O técnico Carlo Ancelotti convoca os jogadores que vão integrar a Seleção Brasileira na Copa do Mundo de 2026. E o Vasco tem como desafio de encerrar um hiato histórico que já dura quase três décadas. A última vez que um atleta do elenco cruz-maltino integrou o grupo final da Brasil em um Mundial foi em 1998, na França, com o goleiro Carlos Germano. Antes dele, na conquista do tetracampeonato em 1994, o zagueiro Ricardo Rocha foi o representante da instituição na vitoriosa campanha nos Estados Unidos.
Desde a participação do eterno paredão campeão da Libertadores daquele mesmo ano, o Gigante da Colina não teve outros jogadores convocados enquanto atuavam em São Januário, um jejum que incomoda a tradição do clube de ser base para a equipe nacional.
Para o Mundial deste ano, a esperança de quebrar essa marca repousa sobre um nomes que vive um momentos irregular no elenco de Renato Gaúcho: o lateral Paulo Henrique. Ele é o nome mais próximo, figurando na pré-lista oficial da CBF, mesmo enfrentando o desafio de uma entorse no tornozelo direito sofrida recentemente.

Paulo Henrique vive expectativa de ir pra Copa – Foto: Fábio Pinto
Além do lateral, as crias da base Andrey Santos e Rayan, que defendem Chelsea e Bournemouth, respectivamente, aparecem como opções reais para a lista definitiva de Carlo Ancelotti.
Andrey Santos, consolidado no clube londrino desde 2023, mantém a regularidade técnica e o vigor físico necessários para atuar no meio-campo internacional.
Já o atacante Rayan, negociado pelo Vasco para a Premier League nesta temporada e onde vem arrancando elogios, personifica a renovação ofensiva buscada pela comissão técnica da seleção, sendo a maior venda da história de São Januário.
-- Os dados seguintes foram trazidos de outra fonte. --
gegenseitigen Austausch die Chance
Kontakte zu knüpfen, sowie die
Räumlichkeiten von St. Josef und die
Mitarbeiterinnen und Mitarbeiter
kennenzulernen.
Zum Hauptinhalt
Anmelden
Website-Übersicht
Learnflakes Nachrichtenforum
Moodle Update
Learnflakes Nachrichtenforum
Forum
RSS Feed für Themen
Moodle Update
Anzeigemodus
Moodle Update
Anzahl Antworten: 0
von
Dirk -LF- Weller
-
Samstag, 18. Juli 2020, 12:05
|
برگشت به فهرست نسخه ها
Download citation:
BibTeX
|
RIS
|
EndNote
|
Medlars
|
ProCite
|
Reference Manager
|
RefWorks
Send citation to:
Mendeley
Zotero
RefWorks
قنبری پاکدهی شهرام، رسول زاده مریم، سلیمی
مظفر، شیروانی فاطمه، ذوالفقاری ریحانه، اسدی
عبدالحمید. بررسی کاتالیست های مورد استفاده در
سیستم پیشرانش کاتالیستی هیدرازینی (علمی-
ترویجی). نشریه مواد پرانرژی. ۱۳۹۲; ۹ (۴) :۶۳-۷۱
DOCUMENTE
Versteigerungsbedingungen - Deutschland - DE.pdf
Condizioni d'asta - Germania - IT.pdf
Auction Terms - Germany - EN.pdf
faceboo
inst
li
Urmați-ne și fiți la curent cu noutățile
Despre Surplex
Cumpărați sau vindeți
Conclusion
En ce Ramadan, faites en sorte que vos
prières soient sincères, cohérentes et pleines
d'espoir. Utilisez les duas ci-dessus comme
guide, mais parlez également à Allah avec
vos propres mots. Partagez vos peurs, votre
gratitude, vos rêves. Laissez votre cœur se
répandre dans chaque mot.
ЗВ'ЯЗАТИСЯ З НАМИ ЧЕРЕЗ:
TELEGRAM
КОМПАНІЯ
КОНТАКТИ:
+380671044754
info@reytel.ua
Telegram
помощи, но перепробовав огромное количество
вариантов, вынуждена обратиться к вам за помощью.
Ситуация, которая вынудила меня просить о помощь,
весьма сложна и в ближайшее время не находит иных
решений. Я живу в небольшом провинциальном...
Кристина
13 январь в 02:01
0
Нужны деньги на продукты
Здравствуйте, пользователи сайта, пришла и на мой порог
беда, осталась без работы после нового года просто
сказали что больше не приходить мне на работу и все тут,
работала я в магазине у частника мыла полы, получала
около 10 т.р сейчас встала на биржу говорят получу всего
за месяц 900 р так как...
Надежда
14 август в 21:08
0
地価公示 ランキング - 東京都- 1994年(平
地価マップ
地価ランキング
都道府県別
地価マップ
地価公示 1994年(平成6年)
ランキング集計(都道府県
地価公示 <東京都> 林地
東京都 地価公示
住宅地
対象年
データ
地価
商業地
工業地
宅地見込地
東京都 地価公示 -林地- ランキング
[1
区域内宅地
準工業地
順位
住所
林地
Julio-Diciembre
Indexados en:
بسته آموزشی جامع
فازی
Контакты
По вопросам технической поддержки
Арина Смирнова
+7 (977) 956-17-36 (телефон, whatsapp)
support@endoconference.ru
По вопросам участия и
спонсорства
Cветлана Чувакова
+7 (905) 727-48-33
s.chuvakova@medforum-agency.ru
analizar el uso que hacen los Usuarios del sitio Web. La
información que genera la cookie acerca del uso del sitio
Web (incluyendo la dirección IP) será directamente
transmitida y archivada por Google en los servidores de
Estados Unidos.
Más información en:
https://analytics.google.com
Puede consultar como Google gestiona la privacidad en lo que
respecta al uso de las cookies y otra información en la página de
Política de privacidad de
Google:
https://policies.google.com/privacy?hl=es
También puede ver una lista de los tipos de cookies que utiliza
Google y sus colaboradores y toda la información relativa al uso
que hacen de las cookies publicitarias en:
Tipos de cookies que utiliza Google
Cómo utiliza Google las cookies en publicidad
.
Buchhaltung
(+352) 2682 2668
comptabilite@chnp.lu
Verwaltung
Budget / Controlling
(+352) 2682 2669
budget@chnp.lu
Andrey Santos e Rayan, crias da Colina – Foto: Reprodução Instagram
A trajetória de ídolos como Ricardo Rocha e Carlos Germano serve como inspiração para o atual grupo, que busca devolver o protagonismo ao Gigante da Colina. Em 1994, o zagueiro foi peça de experiência no grupo de Parreira, enquanto em 1998 o arqueiro levou a segurança de suas atuações pelo Vasco para o banco de reservas de Zagallo. Esses registros históricos mostram a força que o clube sempre teve na formação de elencos vencedores e a importância de reconectar a cruz de malta com a amarelinha.

Ricardo Rocha era zagueiro e capitão do Vasco quando foi campeão mundial em 94 – Foto: Reprodução
A decisão final de Carlo Ancelotti definirá o destino técnico de nomes como Andrey Santos e o jovem Rayan para os próximos anos. O Vasco aguarda a divulgação oficial da lista com a expectativa de que o trabalho de reestruturação técnica seja coroado com ao menos uma vaga no Mundial. O fim do jejum de 28 anos é tratado internamente como um marco necessário para que o clube retome sua posição de elite e atraia novos investimentos estratégicos para a sequência do calendário esportivo de 2026.